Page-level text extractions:
********

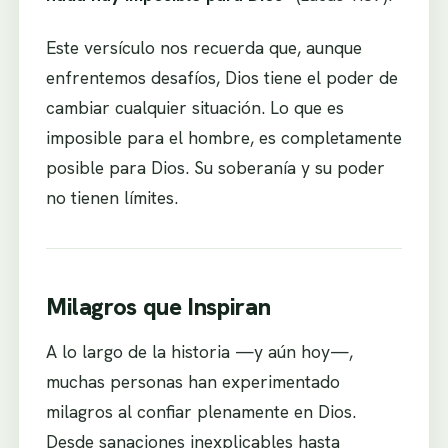
Este versículo nos recuerda que, aunque
enfrentemos desafíos, Dios tiene el poder de
cambiar cualquier situación. Lo que es
imposible para el hombre, es completamente
posible para Dios. Su soberanía y su poder
no tienen límites.
Milagros que Inspiran
A lo largo de la historia —y aún hoy—,
muchas personas han experimentado
milagros al confiar plenamente en Dios.
Desde sanaciones inexplicables hasta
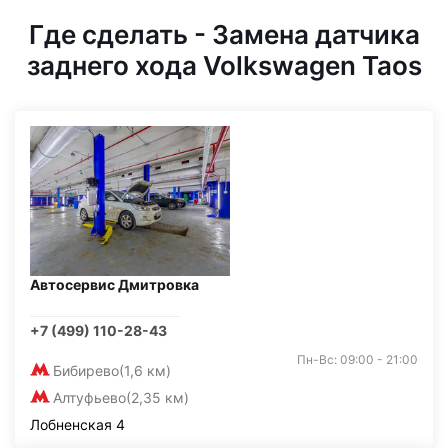
Где сделать - Замена датчика
заднего хода Volkswagen Taos
Автосервис Дмитровка
+7 (499) 110-28-43
Пн-Вс: 09:00 - 21:00
Бибирево
(1,6 км)
Алтуфьево
(2,35 км)
Лобненская 4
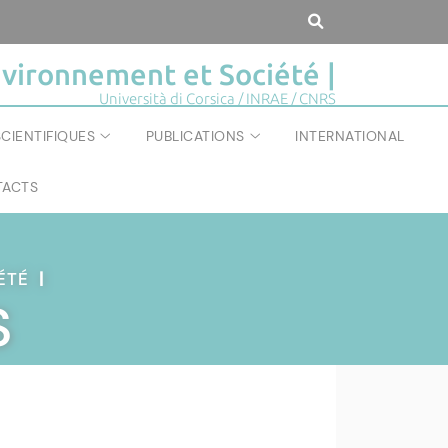
vironnement et Société |
Università di Corsica / INRAE / CNRS
CIENTIFIQUES
PUBLICATIONS
INTERNATIONAL
ACTS
IÉTÉ
|
S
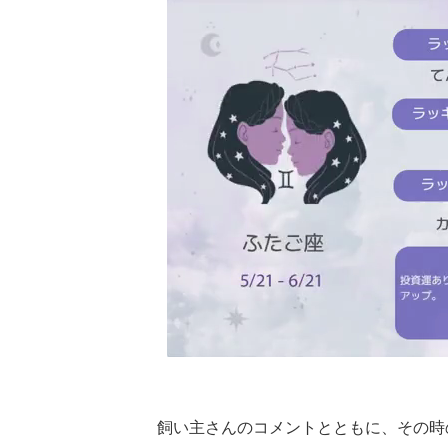
飼い主さんのコメントとともに、その時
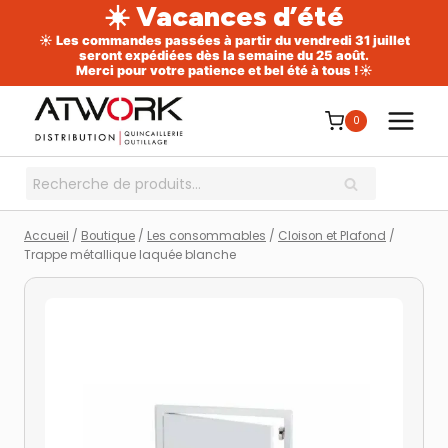
☀️ Vacances d’été
☀️ Les commandes passées à partir du vendredi 31 juillet
seront expédiées dès la semaine du 25 août.
Merci pour votre patience et bel été à tous !☀️
Aller
au
0
contenu
Recherche
RECHERCHE
pour :
Accueil
/
Boutique
/
Les consommables
/
Cloison et Plafond
/
Trappe métallique laquée blanche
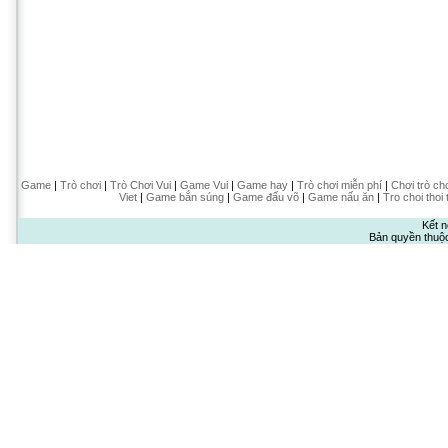
Game
|
Trò chơi
|
Trò Chơi Vui
|
Game Vui
|
Game hay
|
Trò chơi miễn phí
|
Chơi trò ch
Viet
|
Game bắn súng
|
Game đấu võ
|
Game nấu ăn
|
Tro choi thoi 
Kết n
Bản quyền thuộ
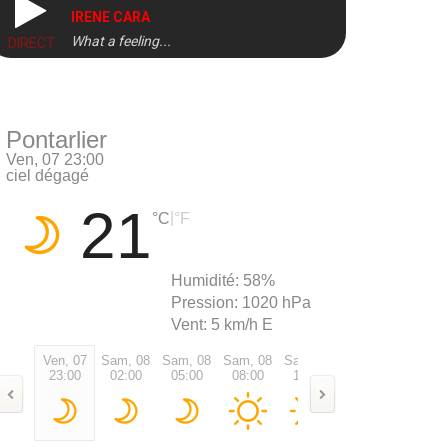
IRENE CARA
What a feeling...
DIRECT
Pontarlier
Ven, 07 23:00
ciel dégagé
21
|
°C
°F
Humidité:
58%
Pression:
1020 hPa
Vent:
5 km/h E
Ven, 07
Sam, 08
Sam, 08
Sam, 08
Sam, 08
Sam, 08
Sam, 0
23:00
02:00
05:00
08:00
11:00
14:00
17:00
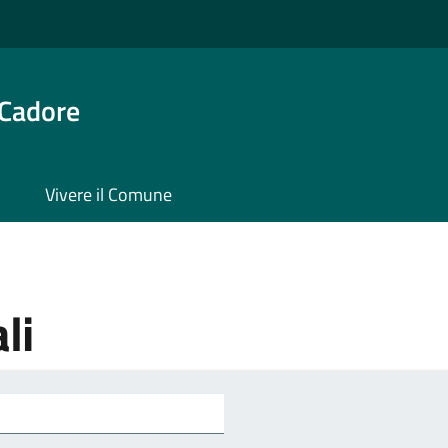
 Cadore
Vivere il Comune
li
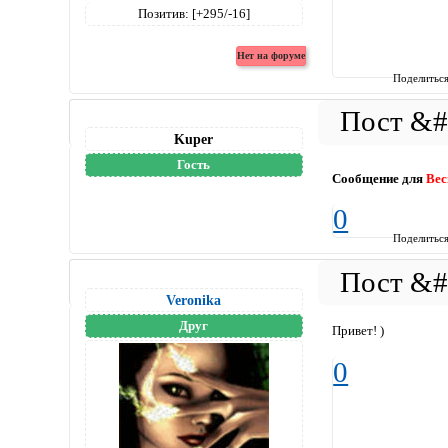
Позитив:
[+295/-16]
Поделитьс
Kuper
Гость
Сообщение для
Вес
0
Поделитьс
Veronika
Друг
Привет! )
0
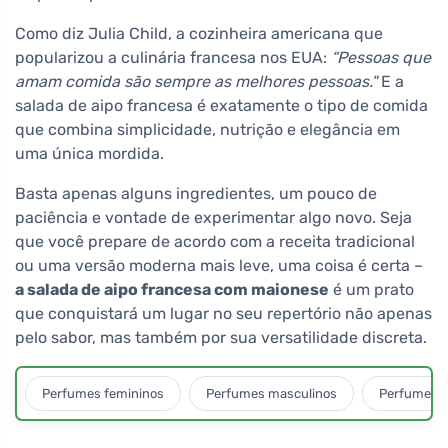
Como diz Julia Child, a cozinheira americana que
popularizou a culinária francesa nos EUA:
“Pessoas que
amam comida são sempre as melhores pessoas."
E a
salada de aipo francesa é exatamente o tipo de comida
que combina simplicidade, nutrição e elegância em
uma única mordida.
Basta apenas alguns ingredientes, um pouco de
paciência e vontade de experimentar algo novo. Seja
que você prepare de acordo com a receita tradicional
ou uma versão moderna mais leve, uma coisa é certa –
a salada de aipo francesa com maionese
é um prato
que conquistará um lugar no seu repertório não apenas
pelo sabor, mas também por sua versatilidade discreta.
Perfumes femininos
Perfumes masculinos
Perfumes u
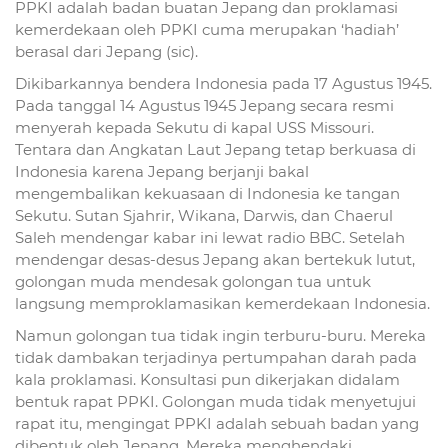
PPKI adalah badan buatan Jepang dan proklamasi
kemerdekaan oleh PPKI cuma merupakan ‘hadiah’
berasal dari Jepang (sic).
Dikibarkannya bendera Indonesia pada 17 Agustus 1945.
Pada tanggal 14 Agustus 1945 Jepang secara resmi
menyerah kepada Sekutu di kapal USS Missouri.
Tentara dan Angkatan Laut Jepang tetap berkuasa di
Indonesia karena Jepang berjanji bakal
mengembalikan kekuasaan di Indonesia ke tangan
Sekutu. Sutan Sjahrir, Wikana, Darwis, dan Chaerul
Saleh mendengar kabar ini lewat radio BBC. Setelah
mendengar desas-desus Jepang akan bertekuk lutut,
golongan muda mendesak golongan tua untuk
langsung memproklamasikan kemerdekaan Indonesia.
Namun golongan tua tidak ingin terburu-buru. Mereka
tidak dambakan terjadinya pertumpahan darah pada
kala proklamasi. Konsultasi pun dikerjakan didalam
bentuk rapat PPKI. Golongan muda tidak menyetujui
rapat itu, mengingat PPKI adalah sebuah badan yang
dibentuk oleh Jepang. Mereka menghendaki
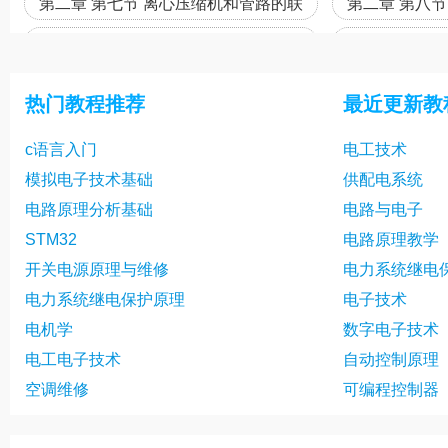
第二章 第七节 离心压缩机和管路的联
第二章 第八
合工作及工况调节
件
第三章 第三节 排气量（一）
第三章 排气
第三章 第五节 排气温度及排气压力
第三章 第六节
热门教程推荐
最近更新教
第三章 第八节 压缩机变工况工作及排
第三章 第九
c语言入门
电工技术
气量调节
型及其选择（
第四章 第一节 自吸式离心泵
第四章 第二节
模拟电子技术基础
供配电系统
第四章 第四节 往复泵
第四章 第五节
电路原理分析基础
电路与电子
第四章 第七节 滑片泵
第四章 第八节
STM32
电路原理教学
开关电源原理与维修
电力系统继电
电力系统继电保护原理
电子技术
电机学
数字电子技术
电工电子技术
自动控制原理
空调维修
可编程控制器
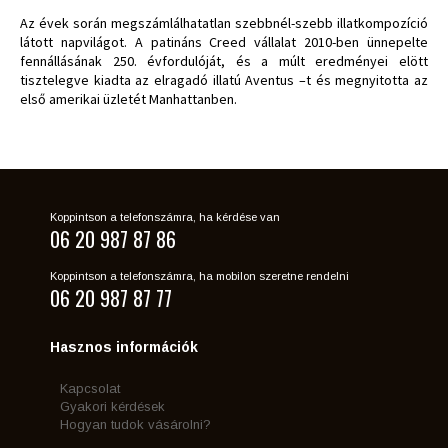
Az évek során megszámlálhatatlan szebbnél-szebb illatkompozíció
látott napvilágot. A patináns Creed vállalat 2010-ben ünnepelte
fennállásának 250. évfordulóját, és a múlt eredményei elött
tisztelegve kiadta az elragadó illatú Aventus –t és megnyitotta az
első amerikai üzletét Manhattanben.
Koppintson a telefonszámra, ha kérdése van
06 20 987 87 86
Koppintson a telefonszámra, ha mobilon szeretne rendelni
06 20 987 87 77
Hasznos információk
Kapcsolat
Gyakori kérdések
Hogyan tudok vásárolni?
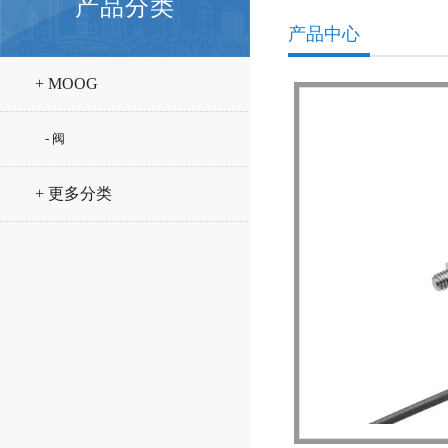
产品分类
产品中心
+ MOOG
- 阀
+ 更多分类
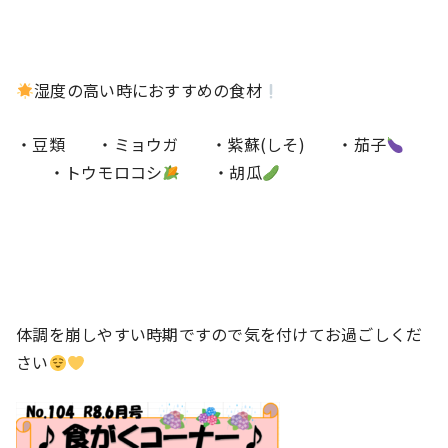
湿度の高い時におすすめの食材
・豆類 ・ミョウガ ・紫蘇(しそ) ・茄子
・トウモロコシ
・胡瓜
体調を崩しやすい時期ですので気を付けてお過ごしくだ
さい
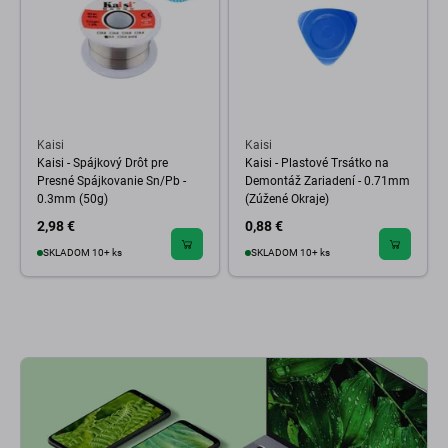
Kaisi
Kaisi
Kaisi - Spájkový Drôt pre
Kaisi - Plastové Trsátko na
Presné Spájkovanie Sn/Pb -
Demontáž Zariadení - 0.71mm
0.3mm (50g)
(Zúžené Okraje)
2,98 €
0,88 €
SKLADOM 10+ ks
SKLADOM 10+ ks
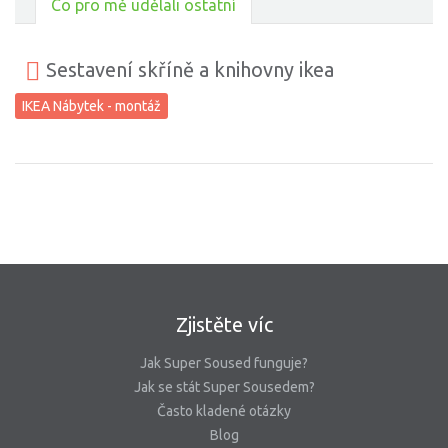
Co pro mě udělali ostatní
Sestavení skříně a knihovny ikea
IKEA Nábytek - montáž
Zjistěte víc
Jak Super Soused funguje?
Jak se stát Super Sousedem?
Často kladené otázky
Blog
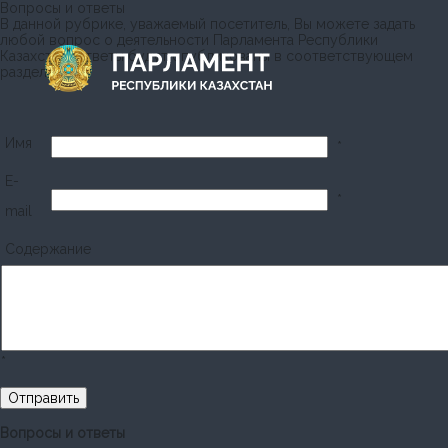
Вопросы и ответы
В данной рубрике, уважаемый посетитель, Вы можете задать
любой вопрос о деятельности Парламента Республики
Казахстан. Ответы будут опубликованы в соответствующем
разделе.
Имя
*
E-
*
mail
Содержание
*
Вопросы и ответы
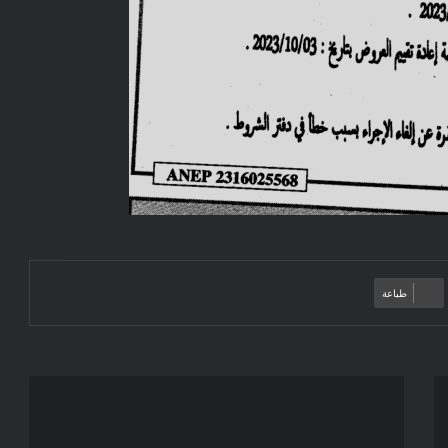
طباعة
Avis
d'attribution
provisoire:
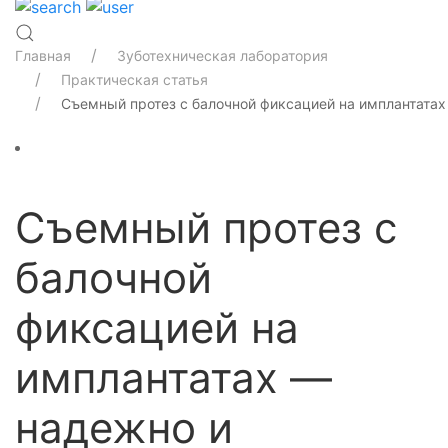
Главная
Зуботехническая лаборатория
Практическая статья
Съемный протез с балочной фиксацией на имплантатах
Съемный протез с
балочной
фиксацией на
имплантатах —
надежно и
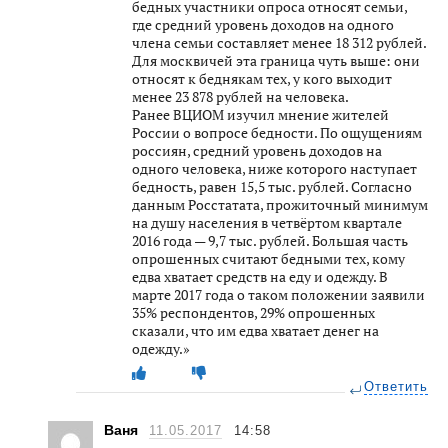
бедных участники опроса относят семьи,
где средний уровень доходов на одного
члена семьи составляет менее 18 312 рублей.
Для москвичей эта граница чуть выше: они
относят к беднякам тех, у кого выходит
менее 23 878 рублей на человека.
Ранее ВЦИОМ изучил мнение жителей
России о вопросе бедности. По ощущениям
россиян, средний уровень доходов на
одного человека, ниже которого наступает
бедность, равен 15,5 тыс. рублей. Согласно
данным Росстатата, прожиточный минимум
на душу населения в четвёртом квартале
2016 года — 9,7 тыс. рублей. Большая часть
опрошенных считают бедными тех, кому
едва хватает средств на еду и одежду. В
марте 2017 года о таком положении заявили
35% респондентов, 29% опрошенных
сказали, что им едва хватает денег на
одежду.»
Ответить
Ваня
11.05.2017
14:58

********

◆ How to complete this task:
For the string "oleh", return every line of the data where it appears.

◆ Answer area:
kemerdekaan oleh PPKI cuma merupakan ‘hadiah’
dibentuk oleh Jepang. Mereka menghendaki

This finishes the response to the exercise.